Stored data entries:
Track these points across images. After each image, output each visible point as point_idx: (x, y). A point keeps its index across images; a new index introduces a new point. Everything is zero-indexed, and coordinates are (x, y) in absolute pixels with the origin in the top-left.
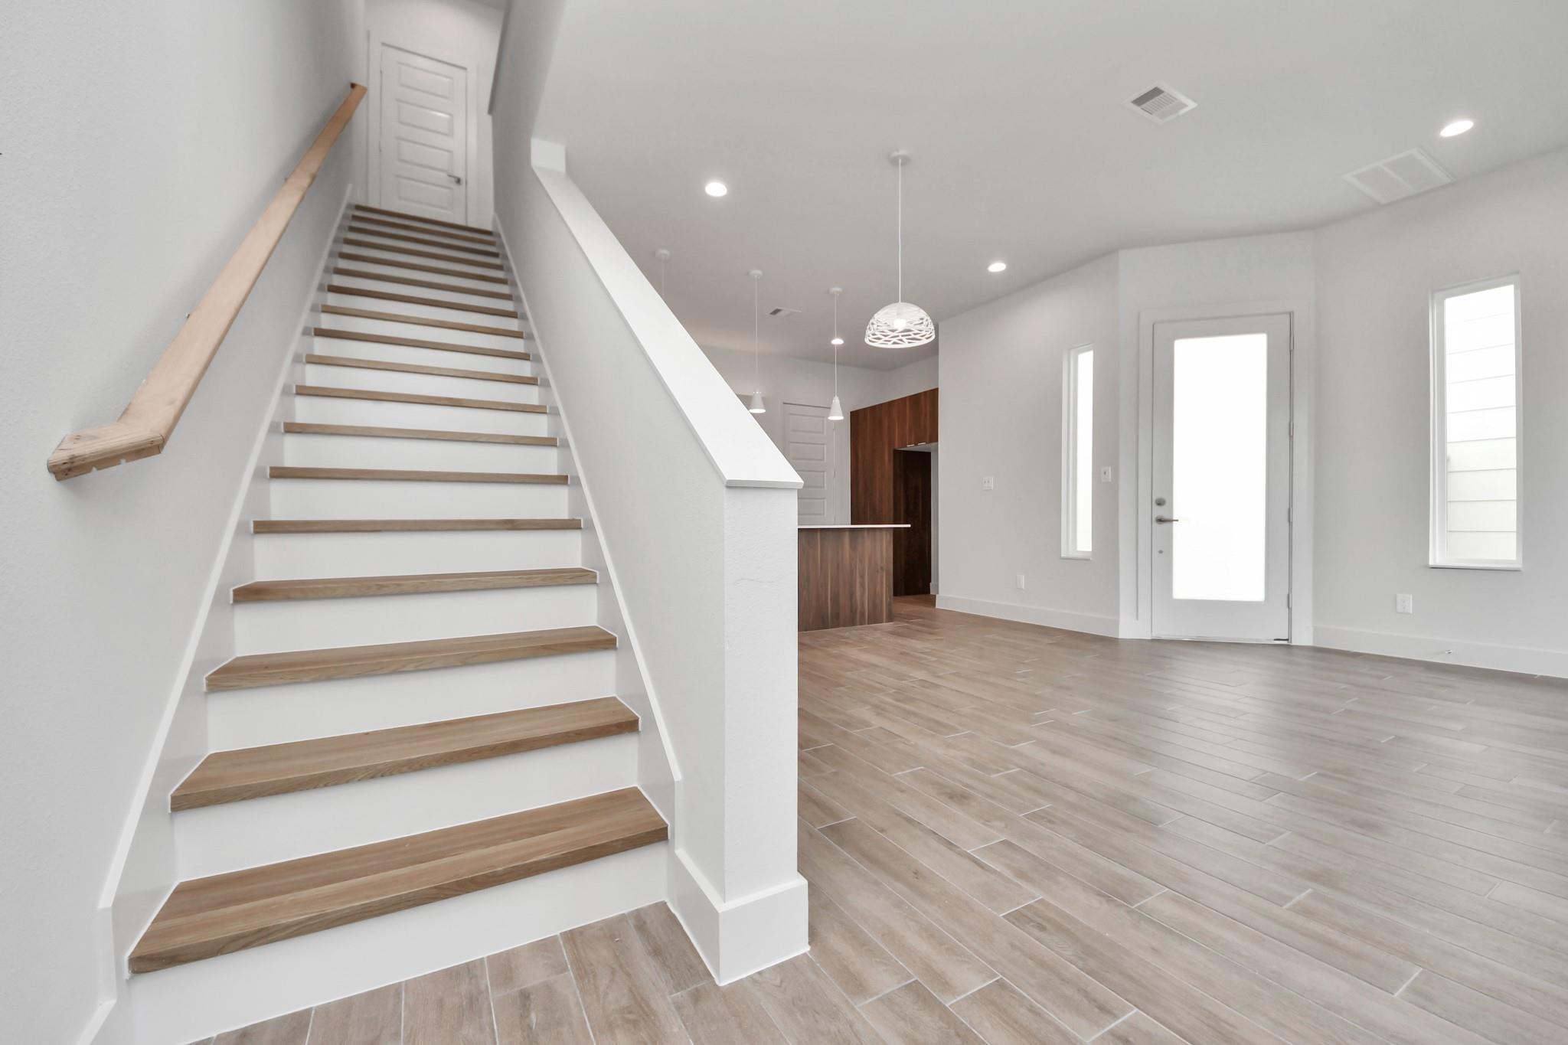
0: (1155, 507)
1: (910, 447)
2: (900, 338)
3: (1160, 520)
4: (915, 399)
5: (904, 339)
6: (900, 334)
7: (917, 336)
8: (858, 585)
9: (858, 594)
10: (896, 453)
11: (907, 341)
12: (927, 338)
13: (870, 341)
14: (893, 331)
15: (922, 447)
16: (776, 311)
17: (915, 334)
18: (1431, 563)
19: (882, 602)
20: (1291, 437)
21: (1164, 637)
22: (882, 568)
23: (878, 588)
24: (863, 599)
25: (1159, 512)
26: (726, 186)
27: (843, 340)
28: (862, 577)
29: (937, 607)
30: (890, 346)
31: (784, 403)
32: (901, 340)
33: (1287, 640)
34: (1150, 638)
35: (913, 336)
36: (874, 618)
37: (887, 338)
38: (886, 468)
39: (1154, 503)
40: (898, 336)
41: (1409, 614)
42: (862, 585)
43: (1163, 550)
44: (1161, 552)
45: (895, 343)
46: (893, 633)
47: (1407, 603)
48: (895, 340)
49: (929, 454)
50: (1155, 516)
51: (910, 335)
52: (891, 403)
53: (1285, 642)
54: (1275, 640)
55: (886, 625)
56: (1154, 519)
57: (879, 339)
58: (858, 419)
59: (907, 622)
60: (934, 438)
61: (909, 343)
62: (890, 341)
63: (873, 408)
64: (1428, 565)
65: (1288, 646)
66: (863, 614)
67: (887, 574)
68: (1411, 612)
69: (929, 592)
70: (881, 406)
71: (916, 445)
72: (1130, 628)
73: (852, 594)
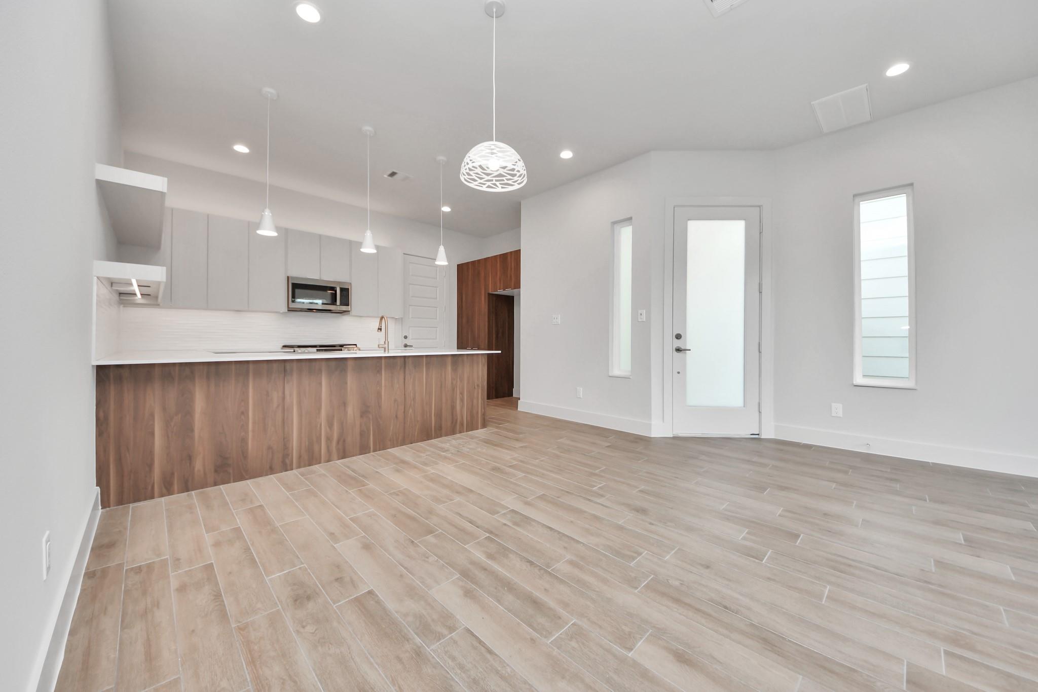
0: (675, 340)
1: (500, 292)
2: (494, 182)
3: (678, 350)
4: (504, 257)
5: (498, 183)
6: (494, 179)
7: (510, 182)
8: (458, 401)
9: (458, 408)
10: (489, 294)
11: (500, 186)
12: (519, 184)
13: (465, 180)
14: (488, 175)
15: (508, 292)
16: (393, 174)
17: (508, 180)
18: (855, 383)
19: (477, 413)
20: (760, 292)
21: (681, 435)
22: (478, 386)
23: (475, 401)
24: (462, 411)
25: (678, 344)
26: (318, 10)
27: (451, 208)
28: (462, 393)
29: (518, 410)
30: (484, 188)
31: (404, 254)
32: (495, 184)
33: (758, 434)
34: (672, 436)
35: (506, 181)
36: (472, 427)
37: (482, 181)
38: (483, 306)
39: (674, 337)
40: (492, 180)
41: (840, 417)
42: (462, 400)
43: (679, 371)
44: (679, 373)
45: (489, 187)
46: (487, 442)
47: (838, 409)
48: (489, 183)
49: (513, 297)
50: (675, 347)
51: (503, 180)
52: (486, 259)
53: (757, 436)
54: (751, 435)
55: (480, 433)
56: (674, 349)
57: (475, 180)
58: (463, 270)
59: (497, 427)
60: (517, 285)
61: (502, 188)
62: (484, 184)
63: (473, 262)
64: (853, 384)
65: (759, 439)
66: (462, 424)
67: (482, 390)
68: (841, 416)
69: (512, 396)
70: (479, 261)
71: (504, 290)
72: (659, 429)
73: (453, 408)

• Exercise:
Duplicate the records above from their first line through the line containing "11: (500, 186)", including both ends, and omit the pictures from your answer.

• Your response:
Track these points across images. After each image, output each visible point as point_idx: (x, y). A point keeps its index across images; a new index introduces a new point. Everything is zero-indexed, and coordinates are (x, y) in absolute pixels with the origin in the top-left.
0: (1155, 507)
1: (910, 447)
2: (900, 338)
3: (1160, 520)
4: (915, 399)
5: (904, 339)
6: (900, 334)
7: (917, 336)
8: (858, 585)
9: (858, 594)
10: (896, 453)
11: (907, 341)
12: (927, 338)
13: (870, 341)
14: (893, 331)
15: (922, 447)
16: (776, 311)
17: (915, 334)
18: (1431, 563)
19: (882, 602)
20: (1291, 437)
21: (1164, 637)
22: (882, 568)
23: (878, 588)
24: (863, 599)
25: (1159, 512)
26: (726, 186)
27: (843, 340)
28: (862, 577)
29: (937, 607)
30: (890, 346)
31: (784, 403)
32: (901, 340)
33: (1287, 640)
34: (1150, 638)
35: (913, 336)
36: (874, 618)
37: (887, 338)
38: (886, 468)
39: (1154, 503)
40: (898, 336)
41: (1409, 614)
42: (862, 585)
43: (1163, 550)
44: (1161, 552)
45: (895, 343)
46: (893, 633)
47: (1407, 603)
48: (895, 340)
49: (929, 454)
50: (1155, 516)
51: (910, 335)
52: (891, 403)
53: (1285, 642)
54: (1275, 640)
55: (886, 625)
56: (1154, 519)
57: (879, 339)
58: (858, 419)
59: (907, 622)
60: (934, 438)
61: (909, 343)
62: (890, 341)
63: (873, 408)
64: (1428, 565)
65: (1288, 646)
66: (863, 614)
67: (887, 574)
68: (1411, 612)
69: (929, 592)
70: (881, 406)
71: (916, 445)
72: (1130, 628)
73: (852, 594)
0: (675, 340)
1: (500, 292)
2: (494, 182)
3: (678, 350)
4: (504, 257)
5: (498, 183)
6: (494, 179)
7: (510, 182)
8: (458, 401)
9: (458, 408)
10: (489, 294)
11: (500, 186)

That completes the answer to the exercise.